Paul Sorensen - 2014
    * * *Download for FREE on Kindle Unlimited + Free BONUS Inside!* * *From the ~Personality Disorders and Mental Illnesses~ collection and the award winning writer, Paul Sorensen, comes a masterful explanation into the mind of a sociopath! "An excellent depiction of the modern day sociopath!" - Alex Lemmings, Book CritiqueThink of sociopaths, and what’s the first thing that enters your mind? The soulless murderer, lurking in the shadows? Or perhaps you think of the ruthless business man turned hardened criminal, a modern day depiction in recent movies and media.You’d probably be surprised to know that you’ve met a sociopath already, at least one. Are they your classmate, colleague, friend, or even lover? The thing about sociopaths that so few realize is that they are chameleons, masters at blending in. Unless you know them intimately, you will have no idea what’s going on behind the charming façade.In the real world, sociopaths are far more likely to lie to family members, steal from workplaces, cheat on their partners, abuse drugs, and commit fraud, than they ever are to murder someone.Although not all actions by a sociopath are criminal, many are what society considers immoral, and you remain unaware of the sociopaths in your own life at your peril. In this book you will learn what a true sociopath is like, how to recognize them, and how to deal with them – especially if they cannot be avoided. I also discuss how to help yourself heal after you come out the other side.Is there a cure, or even any hope for sociopaths? The short answer is ‘we don’t know’, but there’s a lot more to it than that, and forewarned is forearmed.
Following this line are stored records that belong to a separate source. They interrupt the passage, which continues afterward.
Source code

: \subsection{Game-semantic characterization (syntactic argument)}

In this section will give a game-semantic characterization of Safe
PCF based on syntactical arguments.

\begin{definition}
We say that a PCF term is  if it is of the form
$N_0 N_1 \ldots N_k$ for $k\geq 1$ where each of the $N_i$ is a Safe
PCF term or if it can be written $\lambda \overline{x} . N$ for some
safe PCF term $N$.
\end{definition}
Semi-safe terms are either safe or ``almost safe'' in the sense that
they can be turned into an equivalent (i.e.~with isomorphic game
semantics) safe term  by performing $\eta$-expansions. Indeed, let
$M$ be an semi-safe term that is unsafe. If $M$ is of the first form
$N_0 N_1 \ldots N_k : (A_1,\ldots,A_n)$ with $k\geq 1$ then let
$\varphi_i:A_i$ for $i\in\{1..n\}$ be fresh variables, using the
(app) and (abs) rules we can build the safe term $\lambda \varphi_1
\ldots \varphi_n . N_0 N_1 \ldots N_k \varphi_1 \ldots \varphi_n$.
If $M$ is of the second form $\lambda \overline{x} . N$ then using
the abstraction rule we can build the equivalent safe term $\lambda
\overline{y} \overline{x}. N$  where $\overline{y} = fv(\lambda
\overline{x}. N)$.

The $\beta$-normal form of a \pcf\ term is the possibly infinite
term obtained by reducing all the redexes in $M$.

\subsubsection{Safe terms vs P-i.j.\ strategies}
Don’t let yourself become the next to be manipulated, lied to, or even assaulted or have your life destroyed by the sociopath you know.Topics of Discussion ✓ What is Sociopathy? ✓ Sociopathic Personalities ✓ How to Recognize a Sociopath ✓ Surviving a Sociopath ✓ Clinical Sociopathy ✓ The Cause of Sociopathy ✓ Is there a Cure? ✓ BONUS! Find Inside… Download Your Copy Today! The contents of this book are easily worth over $20 but if you download it right now you'll get it for only $3.99 or FREE on Kindle Unlimited!---------Tags: Sociopath, ASPD

The Boy Who Was Raised as a Dog: And Other Stories from a Child Psychiatrist's Notebook


Bruce D. Perry - 2007
    In The Boy Who Was Raised as a Dog, he tells their stories of trauma and transformation through the lens of science, revealing the brain's astonishing capacity for healing. Deftly combining unforgettable case histories with his own compassionate, insightful strategies for rehabilitation, Perry explains what exactly happens to the brain when a child is exposed to extreme stress-and reveals the unexpected measures that can be taken to ease a child's pain and help him grow into a healthy adult. Through the stories of children who recover-physically, mentally, and emotionally-from the most devastating circumstances, Perry shows how simple things like surroundings, affection, language, and touch can deeply impact the developing brain, for better or for worse. In this deeply informed and moving book, Bruce Perry dramatically demonstrates that only when we understand the science of the mind can we hope to heal the spirit of even the most wounded child.